- [What needs to be done]
The answer should be a faithful retyping of the records that follow, pictures excluded.

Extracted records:

################

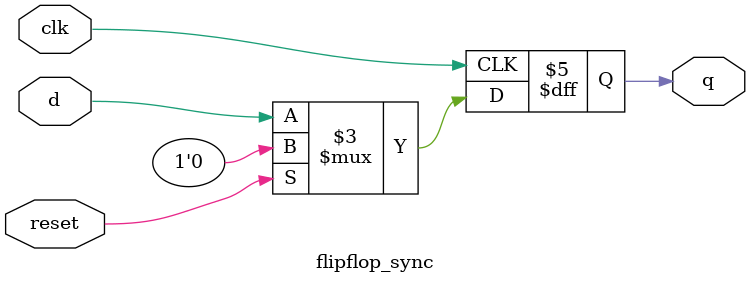
<source format=sv>
`timescale 1ns / 1ps


module flipflop_sync(input logic clk,reset,d, output logic q);
always_ff @(posedge clk)
        if(reset) 
            q <= 0;
        else 
            q <= d;
endmodule

</source>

################

- [Task output]
<source format=sv>
`timescale 1ns / 1ps


module flipflop_sync(input logic clk,reset,d, output logic q);
always_ff @(posedge clk)
        if(reset) 
            q <= 0;
        else 
            q <= d;
endmodule

</source>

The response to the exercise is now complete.